━━ PROVIDED DATA
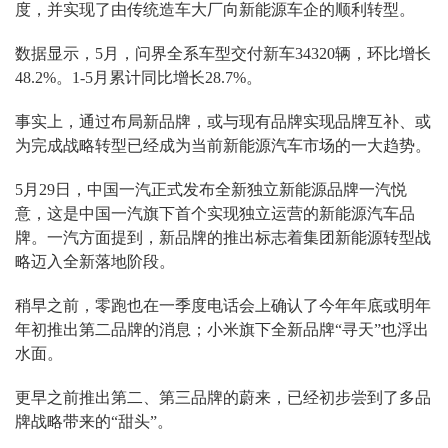
度，并实现了由传统造车大厂向新能源车企的顺利转型。
数据显示，5月，问界全系车型交付新车34320辆，环比增长
48.2%。1-5月累计同比增长28.7%。
事实上，通过布局新品牌，或与现有品牌实现品牌互补、或
为完成战略转型已经成为当前新能源汽车市场的一大趋势。
5月29日，中国一汽正式发布全新独立新能源品牌一汽悦
意，这是中国一汽旗下首个实现独立运营的新能源汽车品
牌。一汽方面提到，新品牌的推出标志着集团新能源转型战
略迈入全新落地阶段。
稍早之前，零跑也在一季度电话会上确认了今年年底或明年
年初推出第二品牌的消息；小米旗下全新品牌“寻天”也浮出
水面。
更早之前推出第二、第三品牌的蔚来，已经初步尝到了多品
牌战略带来的“甜头”。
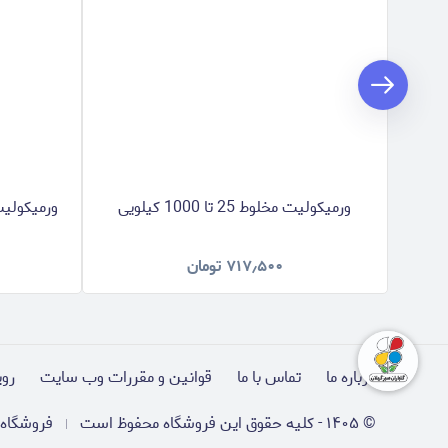
ورمیکولیت مخلوط 25 تا 1000 کیلویی
ورمیکولیت 0 تا 1 میل 25 تا 1000
۷۱۷٫۵۰۰
تومان
درباره ما
تماس با ما
قوانین و مقررات وب سایت
روی
©
۱۴۰۵
-
کلیه حقوق این فروشگاه محفوظ است
فروشگاه 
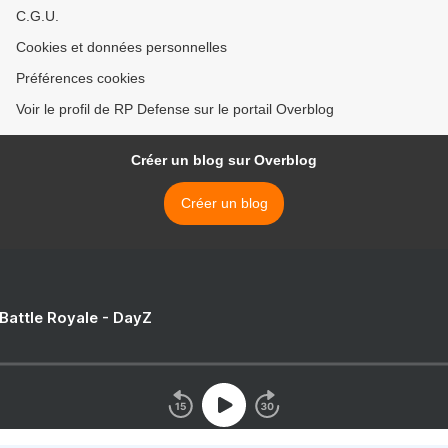
C.G.U.
Cookies et données personnelles
Préférences cookies
Voir le profil de RP Defense sur le portail Overblog
Créer un blog sur Overblog
Créer un blog
 Battle Royale - DayZ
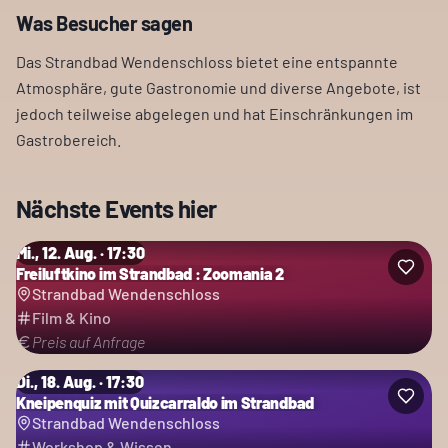
Was Besucher sagen
Das Strandbad Wendenschloss bietet eine entspannte
Atmosphäre, gute Gastronomie und diverse Angebote, ist
jedoch teilweise abgelegen und hat Einschränkungen im
Gastrobereich.
Nächste Events hier
Mi., 12. Aug. · 17:30
Freiluftkino im Strandbad : Zoomania 2
Strandbad Wendenschloss
Film & Kino
Preis auf Anfrage
Di., 18. Aug. · 17:30
Kneipenquiz mit Quizcarraldo im Strandbad
Strandbad Wendenschloss
Workshop & Wissen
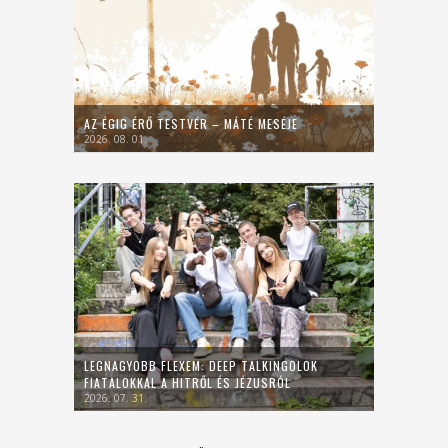
AZ ÉGIG ÉRŐ TESTVÉR – MÁTÉ MESÉJE
2026. 08. 01.
LEGNAGYOBB FLEXEM: DEEP TALKINGOLOK
FIATALOKKAL A HITRŐL ÉS JÉZUSRÓL
2026. 07. 31.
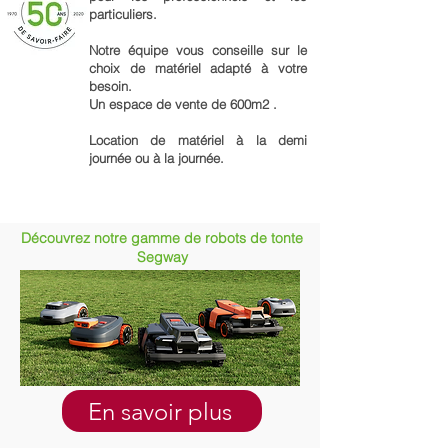
particuliers.
Notre équipe vous conseille sur le
choix de matériel adapté à votre
besoin.
Un espace de vente de 600m2 .
Location de matériel à la demi
journée ou à la journée.
Découvrez notre gamme de robots de tonte
Segway
En savoir plus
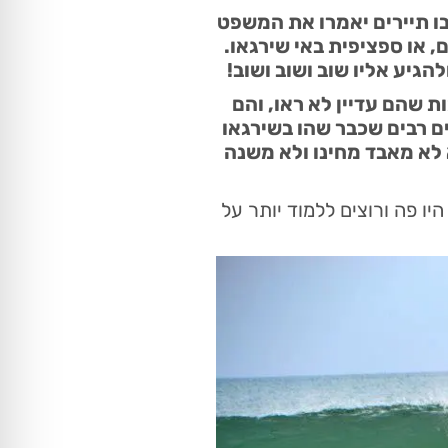
ו תיירים יאמרו את המשפט
ובר ב-7,107 האיים של הפיליפינים, או ספציפית באי שירגאו.
הגיע אליו שוב ושוב ושוב!
ת שהם עדיין לא ראו, והם
ים רבים שכבר שהו בשירגאו
 לא מאבד מחינו ולא משנה
יו פה ורוצים ללמוד יותר על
━━━━
Nothing but the lines from the line containing "ورمیکولیت 0 تا 1 میل 25 تا 1000" to the end of the records above should be repeated, exactly and with every picture omitted.

ورمیکولیت 0 تا 1 میل 25 تا 1000
۷۱۷٫۵۰۰
تومان
درباره ما
تماس با ما
قوانین و مقررات وب سایت
روی
©
۱۴۰۵
-
کلیه حقوق این فروشگاه محفوظ است
فروشگاه 
C.G.U.
Cookies et données personnelles
Préférences cookies
Voir le profil de RP Defense sur le portail Overblog
Créer un blog sur Overblog
Créer un blog
 Battle Royale - DayZ
Was Besucher sagen
Das Strandbad Wendenschloss bietet eine entspannte
Atmosphäre, gute Gastronomie und diverse Angebote, ist
jedoch teilweise abgelegen und hat Einschränkungen im
Gastrobereich.
Nächste Events hier
Mi., 12. Aug. · 17:30
Freiluftkino im Strandbad : Zoomania 2
Strandbad Wendenschloss
Film & Kino
Preis auf Anfrage
Di., 18. Aug. · 17:30
Kneipenquiz mit Quizcarraldo im Strandbad
Strandbad Wendenschloss
Workshop & Wissen
AZ ÉGIG ÉRŐ TESTVÉR – MÁTÉ MESÉJE
2026. 08. 01.
LEGNAGYOBB FLEXEM: DEEP TALKINGOLOK
FIATALOKKAL A HITRŐL ÉS JÉZUSRÓL
2026. 07. 31.
particuliers.
Notre équipe vous conseille sur le
choix de matériel adapté à votre
besoin.
Un espace de vente de 600m2 .
Location de matériel à la demi
journée ou à la journée.
Découvrez notre gamme de robots de tonte
Segway
En savoir plus
ו תיירים יאמרו את המשפט
ובר ב-7,107 האיים של הפיליפינים, או ספציפית באי שירגאו.
הגיע אליו שוב ושוב ושוב!
ת שהם עדיין לא ראו, והם
ים רבים שכבר שהו בשירגאו
 לא מאבד מחינו ולא משנה
יו פה ורוצים ללמוד יותר על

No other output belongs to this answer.